# WHAT YOU ARE ASKED TO DO
Extract the records from the line containing "The chart shows" through the line containing "Strutinskaia Galina", both included, and reproduce those lines verbatim.

# MATERIALS PROVIDED
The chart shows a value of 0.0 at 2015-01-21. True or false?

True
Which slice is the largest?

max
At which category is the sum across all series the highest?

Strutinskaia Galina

...

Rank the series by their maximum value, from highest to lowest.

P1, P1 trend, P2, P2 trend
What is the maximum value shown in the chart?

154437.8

# RESULT OF THIS EXERCISE
The chart shows a value of 0.0 at 2015-01-21. True or false?

True
Which slice is the largest?

max
At which category is the sum across all series the highest?

Strutinskaia Galina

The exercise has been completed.